FOR another hour or two Pierre lay still in the sun, munching his black bread slowly, and keeping a watchful eye on Nanette; then he suddenly bethought himself that if he went to the top of the hill he would be able to see the high road which he knew lay on the other side, and which ran from Carhaix to Londéac. He had only twice caught a glimpse of it: once when he had been sent up the hillside after some goats which had strayed, and another time when the old woman had gone with the post-cart to Carhaix, and he had walked to meet the cart with her, to help her to carry her butter and eggs.

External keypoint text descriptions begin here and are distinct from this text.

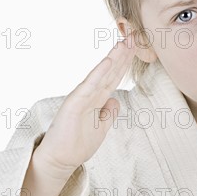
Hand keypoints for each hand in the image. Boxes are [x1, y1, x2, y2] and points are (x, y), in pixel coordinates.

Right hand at [34, 33, 136, 174]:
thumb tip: (115, 100)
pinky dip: (99, 73)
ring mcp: (81, 97)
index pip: (114, 77)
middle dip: (124, 54)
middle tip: (135, 36)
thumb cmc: (77, 145)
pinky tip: (108, 61)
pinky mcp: (74, 104)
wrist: (59, 160)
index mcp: (97, 100)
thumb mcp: (101, 128)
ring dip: (114, 57)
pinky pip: (89, 86)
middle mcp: (90, 95)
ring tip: (125, 42)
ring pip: (102, 74)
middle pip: (111, 71)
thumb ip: (108, 114)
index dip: (126, 62)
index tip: (137, 47)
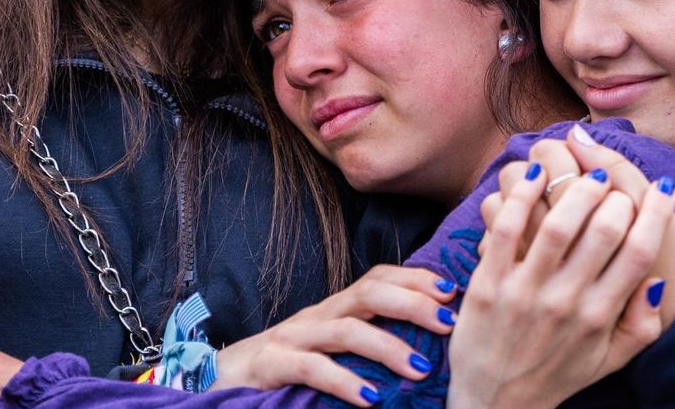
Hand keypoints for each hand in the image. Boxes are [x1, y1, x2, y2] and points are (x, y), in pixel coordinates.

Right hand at [212, 264, 456, 404]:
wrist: (221, 380)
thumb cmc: (288, 368)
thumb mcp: (333, 349)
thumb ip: (369, 340)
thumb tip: (428, 347)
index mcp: (337, 309)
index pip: (380, 278)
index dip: (417, 278)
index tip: (453, 289)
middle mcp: (318, 316)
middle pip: (369, 293)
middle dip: (413, 303)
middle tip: (449, 323)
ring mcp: (293, 338)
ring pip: (346, 330)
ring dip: (387, 347)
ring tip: (421, 369)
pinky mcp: (271, 365)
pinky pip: (311, 369)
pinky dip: (344, 382)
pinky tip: (371, 399)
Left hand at [447, 131, 674, 408]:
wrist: (495, 403)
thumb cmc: (556, 374)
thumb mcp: (610, 360)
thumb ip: (642, 325)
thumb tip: (656, 280)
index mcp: (600, 317)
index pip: (639, 254)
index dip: (657, 214)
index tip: (664, 188)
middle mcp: (566, 302)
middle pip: (604, 231)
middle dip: (618, 196)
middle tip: (616, 186)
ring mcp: (524, 292)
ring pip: (557, 224)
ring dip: (576, 189)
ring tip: (586, 177)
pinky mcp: (488, 283)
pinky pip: (505, 229)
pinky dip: (521, 195)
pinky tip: (536, 176)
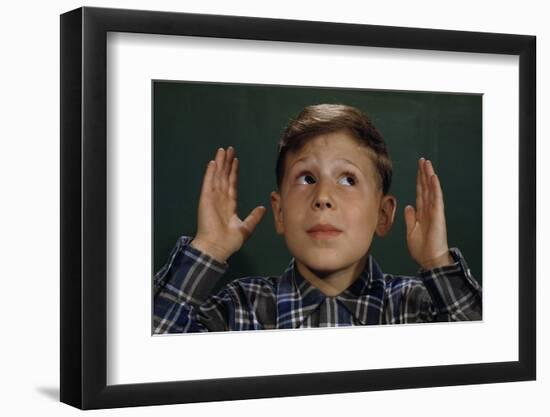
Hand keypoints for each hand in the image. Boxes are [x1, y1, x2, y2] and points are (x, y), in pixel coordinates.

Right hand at [191, 146, 266, 262]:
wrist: (217, 248)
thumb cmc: (229, 242)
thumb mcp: (246, 228)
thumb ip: (254, 217)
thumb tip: (263, 208)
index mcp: (229, 205)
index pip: (232, 184)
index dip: (233, 172)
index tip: (236, 161)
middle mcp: (220, 199)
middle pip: (224, 177)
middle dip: (227, 163)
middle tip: (229, 149)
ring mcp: (212, 198)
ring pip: (217, 176)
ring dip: (220, 163)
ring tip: (223, 150)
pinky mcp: (206, 199)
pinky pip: (208, 183)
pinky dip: (210, 173)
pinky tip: (213, 162)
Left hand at [404, 158, 453, 268]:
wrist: (429, 259)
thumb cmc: (422, 247)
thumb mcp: (411, 231)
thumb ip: (410, 218)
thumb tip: (409, 207)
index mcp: (422, 213)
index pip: (420, 193)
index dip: (419, 181)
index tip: (418, 169)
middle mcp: (429, 209)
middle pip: (426, 188)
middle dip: (424, 174)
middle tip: (423, 160)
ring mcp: (434, 211)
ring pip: (431, 190)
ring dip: (429, 176)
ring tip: (427, 164)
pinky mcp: (438, 215)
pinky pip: (436, 199)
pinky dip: (435, 188)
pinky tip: (433, 177)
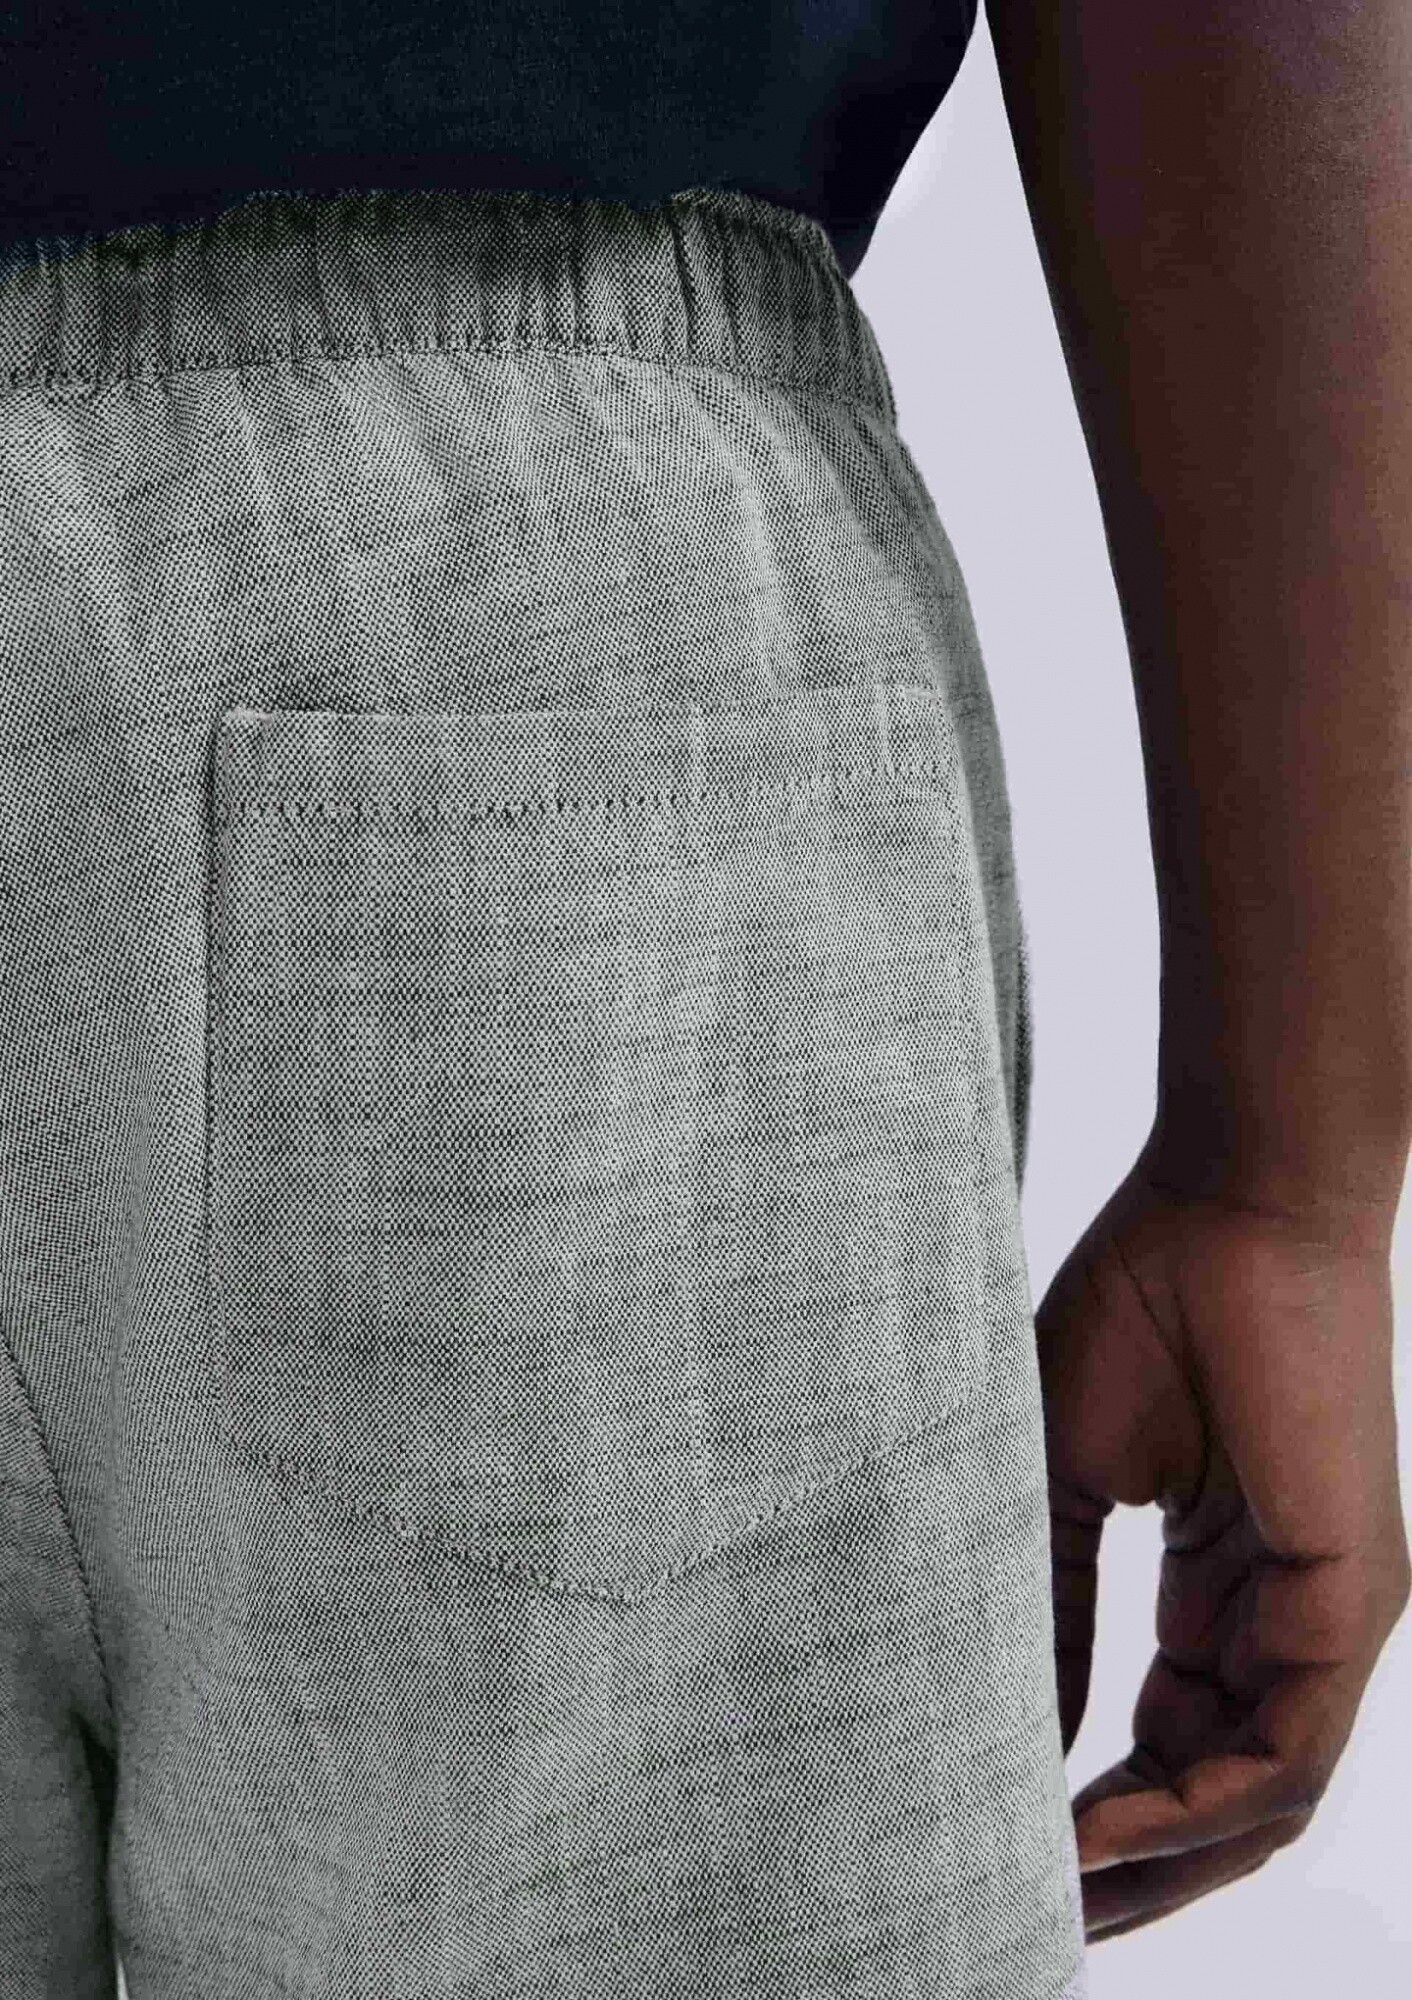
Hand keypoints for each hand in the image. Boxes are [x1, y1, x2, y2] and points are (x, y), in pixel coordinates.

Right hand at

As a rule he was so closely watched that he had never had time to wander so far alone; but to-day he saw his opportunity, for if he lay just on the top of the hill he would still be in sight of the cottage, and he could keep one eye on Nanette, while he watched the road with the other in the hope of seeing something unusual to break the dreary monotony of his life.
He climbed up to his point of vantage, and found it was as he had thought. While he could see the whole length of the secluded little valley in which the cottage stood, he could also see, on the other side, a long range of hills over which the highway ran, white, and winding like a serpent, until it was lost in a richly wooded plain far in the distance.
Pierre followed its course with longing eyes.
‘If one follows that road one comes to Carhaix,’ he thought, ‘then from Carhaix one can go to St Brieuc, and after that one can go to England. I wonder how long it would take me to walk to St Brieuc?’
Just then his attention was arrested by a couple of cyclists who came spinning along the smooth road. Evidently they were making their way to Londéac, for their faces were set in the other direction from that in which the post-cart went to Carhaix.